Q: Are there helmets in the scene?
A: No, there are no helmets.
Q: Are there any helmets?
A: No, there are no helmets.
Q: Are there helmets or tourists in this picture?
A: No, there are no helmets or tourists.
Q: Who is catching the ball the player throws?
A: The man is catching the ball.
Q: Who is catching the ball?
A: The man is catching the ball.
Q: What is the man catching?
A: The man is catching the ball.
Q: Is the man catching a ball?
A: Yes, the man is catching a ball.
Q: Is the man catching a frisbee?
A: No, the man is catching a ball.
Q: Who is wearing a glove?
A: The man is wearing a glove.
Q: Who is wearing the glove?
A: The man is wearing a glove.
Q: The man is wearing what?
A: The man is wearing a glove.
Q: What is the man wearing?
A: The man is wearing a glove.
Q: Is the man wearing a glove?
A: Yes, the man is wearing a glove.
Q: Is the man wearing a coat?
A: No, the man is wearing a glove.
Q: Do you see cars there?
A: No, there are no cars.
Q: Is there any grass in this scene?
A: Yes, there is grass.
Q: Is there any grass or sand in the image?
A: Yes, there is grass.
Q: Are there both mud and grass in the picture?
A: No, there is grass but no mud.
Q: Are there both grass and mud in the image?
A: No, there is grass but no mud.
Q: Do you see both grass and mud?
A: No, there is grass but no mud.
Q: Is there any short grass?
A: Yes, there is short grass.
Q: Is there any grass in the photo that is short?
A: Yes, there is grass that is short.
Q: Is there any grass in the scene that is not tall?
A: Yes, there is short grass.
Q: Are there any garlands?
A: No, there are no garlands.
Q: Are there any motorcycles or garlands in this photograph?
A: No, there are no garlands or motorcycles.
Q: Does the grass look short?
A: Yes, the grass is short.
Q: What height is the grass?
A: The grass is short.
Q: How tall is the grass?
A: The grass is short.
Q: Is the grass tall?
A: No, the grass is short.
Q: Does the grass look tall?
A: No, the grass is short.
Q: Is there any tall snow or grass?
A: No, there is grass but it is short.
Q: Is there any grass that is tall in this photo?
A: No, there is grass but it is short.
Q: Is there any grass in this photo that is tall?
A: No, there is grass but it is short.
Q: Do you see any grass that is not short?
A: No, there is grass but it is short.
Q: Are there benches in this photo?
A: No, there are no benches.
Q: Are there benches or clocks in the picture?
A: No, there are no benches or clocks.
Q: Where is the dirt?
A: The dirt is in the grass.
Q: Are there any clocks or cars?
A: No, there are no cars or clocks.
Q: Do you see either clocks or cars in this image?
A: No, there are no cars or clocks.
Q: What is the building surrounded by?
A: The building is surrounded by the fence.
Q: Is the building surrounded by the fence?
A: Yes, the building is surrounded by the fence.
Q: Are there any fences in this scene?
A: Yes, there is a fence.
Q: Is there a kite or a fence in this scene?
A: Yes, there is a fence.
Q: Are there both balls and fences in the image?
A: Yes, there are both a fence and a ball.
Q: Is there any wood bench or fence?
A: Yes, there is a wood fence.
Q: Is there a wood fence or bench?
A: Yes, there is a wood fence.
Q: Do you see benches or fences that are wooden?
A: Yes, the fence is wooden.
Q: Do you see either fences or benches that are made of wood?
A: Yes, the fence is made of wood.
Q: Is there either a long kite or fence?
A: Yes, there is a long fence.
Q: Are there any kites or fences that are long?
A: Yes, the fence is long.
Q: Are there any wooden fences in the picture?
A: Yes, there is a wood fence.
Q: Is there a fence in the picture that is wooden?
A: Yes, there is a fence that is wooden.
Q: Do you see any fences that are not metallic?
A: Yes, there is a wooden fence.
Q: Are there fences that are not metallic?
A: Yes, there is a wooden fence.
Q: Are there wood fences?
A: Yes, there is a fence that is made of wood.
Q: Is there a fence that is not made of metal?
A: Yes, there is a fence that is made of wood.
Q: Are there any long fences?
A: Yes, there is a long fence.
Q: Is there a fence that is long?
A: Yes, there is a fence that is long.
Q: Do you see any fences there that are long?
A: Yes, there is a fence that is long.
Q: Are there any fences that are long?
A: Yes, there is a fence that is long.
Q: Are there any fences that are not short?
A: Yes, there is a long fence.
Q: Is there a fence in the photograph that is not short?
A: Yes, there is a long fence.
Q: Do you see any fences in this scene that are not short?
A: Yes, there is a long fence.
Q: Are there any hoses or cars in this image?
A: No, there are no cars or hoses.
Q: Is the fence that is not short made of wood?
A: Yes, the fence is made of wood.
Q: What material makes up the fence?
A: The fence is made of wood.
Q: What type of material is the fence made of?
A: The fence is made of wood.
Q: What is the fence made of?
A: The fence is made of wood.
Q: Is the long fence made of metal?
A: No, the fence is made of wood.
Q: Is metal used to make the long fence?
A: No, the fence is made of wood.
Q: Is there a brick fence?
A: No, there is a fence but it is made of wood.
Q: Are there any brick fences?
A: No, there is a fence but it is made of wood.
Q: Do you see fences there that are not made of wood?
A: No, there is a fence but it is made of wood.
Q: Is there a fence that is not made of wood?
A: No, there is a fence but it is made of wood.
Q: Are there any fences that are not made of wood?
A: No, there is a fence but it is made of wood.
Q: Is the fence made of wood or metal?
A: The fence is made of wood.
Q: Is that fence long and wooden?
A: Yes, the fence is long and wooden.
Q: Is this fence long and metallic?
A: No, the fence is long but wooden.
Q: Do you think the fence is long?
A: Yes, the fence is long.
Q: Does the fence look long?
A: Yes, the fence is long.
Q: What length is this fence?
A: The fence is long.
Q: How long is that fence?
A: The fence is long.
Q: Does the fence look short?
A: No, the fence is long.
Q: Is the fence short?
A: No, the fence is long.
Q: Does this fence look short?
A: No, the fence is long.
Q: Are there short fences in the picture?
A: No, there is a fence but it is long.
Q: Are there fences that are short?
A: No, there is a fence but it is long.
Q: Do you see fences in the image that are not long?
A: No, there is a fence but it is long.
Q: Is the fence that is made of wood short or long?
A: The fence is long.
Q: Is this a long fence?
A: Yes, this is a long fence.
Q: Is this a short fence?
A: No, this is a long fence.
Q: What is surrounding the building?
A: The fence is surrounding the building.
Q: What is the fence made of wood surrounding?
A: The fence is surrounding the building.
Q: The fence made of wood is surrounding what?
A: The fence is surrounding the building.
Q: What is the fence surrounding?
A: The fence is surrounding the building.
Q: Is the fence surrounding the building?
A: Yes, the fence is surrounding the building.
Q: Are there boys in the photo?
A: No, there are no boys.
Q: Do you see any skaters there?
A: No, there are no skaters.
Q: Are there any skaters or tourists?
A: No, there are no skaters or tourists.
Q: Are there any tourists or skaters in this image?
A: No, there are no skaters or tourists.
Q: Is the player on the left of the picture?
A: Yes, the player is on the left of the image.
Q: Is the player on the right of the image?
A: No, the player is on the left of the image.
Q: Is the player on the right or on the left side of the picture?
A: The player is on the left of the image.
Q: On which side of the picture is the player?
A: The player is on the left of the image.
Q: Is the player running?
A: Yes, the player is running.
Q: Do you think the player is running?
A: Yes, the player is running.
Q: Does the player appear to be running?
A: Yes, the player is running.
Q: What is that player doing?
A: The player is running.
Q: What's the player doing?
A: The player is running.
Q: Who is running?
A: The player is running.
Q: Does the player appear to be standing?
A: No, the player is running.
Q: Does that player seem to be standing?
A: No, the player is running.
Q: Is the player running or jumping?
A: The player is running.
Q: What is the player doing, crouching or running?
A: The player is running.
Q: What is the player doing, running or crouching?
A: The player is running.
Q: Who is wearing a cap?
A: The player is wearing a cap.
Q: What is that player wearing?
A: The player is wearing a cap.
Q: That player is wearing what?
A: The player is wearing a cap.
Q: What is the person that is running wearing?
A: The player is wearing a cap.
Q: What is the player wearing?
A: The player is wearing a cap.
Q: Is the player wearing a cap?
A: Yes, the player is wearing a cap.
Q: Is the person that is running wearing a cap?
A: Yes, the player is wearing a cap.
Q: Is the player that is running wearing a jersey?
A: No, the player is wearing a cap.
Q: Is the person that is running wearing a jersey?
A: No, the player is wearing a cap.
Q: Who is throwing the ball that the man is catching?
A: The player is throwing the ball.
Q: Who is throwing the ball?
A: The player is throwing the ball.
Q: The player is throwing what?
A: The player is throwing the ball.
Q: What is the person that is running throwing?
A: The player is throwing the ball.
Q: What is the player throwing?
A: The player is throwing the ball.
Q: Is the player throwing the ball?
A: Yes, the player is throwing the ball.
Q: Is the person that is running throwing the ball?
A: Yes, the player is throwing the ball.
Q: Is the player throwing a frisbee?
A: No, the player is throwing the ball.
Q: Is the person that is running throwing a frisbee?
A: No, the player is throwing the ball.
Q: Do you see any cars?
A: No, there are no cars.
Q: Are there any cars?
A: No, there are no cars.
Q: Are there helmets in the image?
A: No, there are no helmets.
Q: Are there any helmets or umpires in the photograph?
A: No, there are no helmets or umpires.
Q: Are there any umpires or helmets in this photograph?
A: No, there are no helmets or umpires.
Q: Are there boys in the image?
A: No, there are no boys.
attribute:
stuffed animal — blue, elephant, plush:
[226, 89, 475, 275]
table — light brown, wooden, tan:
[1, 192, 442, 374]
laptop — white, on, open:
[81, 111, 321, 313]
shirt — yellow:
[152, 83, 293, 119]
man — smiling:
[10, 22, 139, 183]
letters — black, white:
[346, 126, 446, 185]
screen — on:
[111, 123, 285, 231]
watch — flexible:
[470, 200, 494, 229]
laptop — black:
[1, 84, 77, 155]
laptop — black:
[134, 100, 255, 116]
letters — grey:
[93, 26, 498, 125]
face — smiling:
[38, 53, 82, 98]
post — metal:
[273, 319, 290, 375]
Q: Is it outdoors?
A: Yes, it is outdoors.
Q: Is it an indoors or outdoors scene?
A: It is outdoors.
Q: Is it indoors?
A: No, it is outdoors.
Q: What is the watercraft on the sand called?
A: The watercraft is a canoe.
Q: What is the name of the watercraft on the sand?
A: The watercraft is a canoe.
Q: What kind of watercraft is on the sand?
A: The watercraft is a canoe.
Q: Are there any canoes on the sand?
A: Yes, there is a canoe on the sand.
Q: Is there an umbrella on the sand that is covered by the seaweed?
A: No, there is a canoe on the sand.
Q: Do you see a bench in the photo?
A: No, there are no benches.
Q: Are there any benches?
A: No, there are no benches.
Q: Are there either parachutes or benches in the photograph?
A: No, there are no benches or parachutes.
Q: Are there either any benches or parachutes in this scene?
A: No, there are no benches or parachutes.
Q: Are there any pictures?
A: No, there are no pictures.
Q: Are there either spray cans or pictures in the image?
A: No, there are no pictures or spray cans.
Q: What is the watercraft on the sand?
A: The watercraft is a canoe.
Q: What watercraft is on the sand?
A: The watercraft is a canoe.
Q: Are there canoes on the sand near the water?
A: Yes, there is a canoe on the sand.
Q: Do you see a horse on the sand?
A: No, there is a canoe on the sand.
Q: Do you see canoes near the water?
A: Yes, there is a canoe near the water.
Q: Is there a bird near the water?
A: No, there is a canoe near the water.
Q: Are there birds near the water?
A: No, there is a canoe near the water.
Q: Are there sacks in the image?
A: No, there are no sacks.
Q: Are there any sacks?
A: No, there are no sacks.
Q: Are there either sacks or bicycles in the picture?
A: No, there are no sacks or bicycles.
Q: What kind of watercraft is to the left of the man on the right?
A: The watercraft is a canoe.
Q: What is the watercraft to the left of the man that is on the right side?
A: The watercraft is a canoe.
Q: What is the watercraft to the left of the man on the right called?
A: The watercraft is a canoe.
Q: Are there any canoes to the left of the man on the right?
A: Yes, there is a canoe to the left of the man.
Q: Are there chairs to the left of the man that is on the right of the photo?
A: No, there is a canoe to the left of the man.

What is required:
Copy the lines above word for word, from the line with "Q: Are there any pictures?" through the line with "A: No, there are no sacks or bicycles.", including both.

Output for this exercise:
Q: Are there any pictures?
A: No, there are no pictures.
Q: Are there either spray cans or pictures in the image?
A: No, there are no pictures or spray cans.
Q: What is the watercraft on the sand?
A: The watercraft is a canoe.
Q: What watercraft is on the sand?
A: The watercraft is a canoe.
Q: Are there canoes on the sand near the water?
A: Yes, there is a canoe on the sand.
Q: Do you see a horse on the sand?
A: No, there is a canoe on the sand.
Q: Do you see canoes near the water?
A: Yes, there is a canoe near the water.
Q: Is there a bird near the water?
A: No, there is a canoe near the water.
Q: Are there birds near the water?
A: No, there is a canoe near the water.
Q: Are there sacks in the image?
A: No, there are no sacks.
Q: Are there any sacks?
A: No, there are no sacks.
Q: Are there either sacks or bicycles in the picture?
A: No, there are no sacks or bicycles.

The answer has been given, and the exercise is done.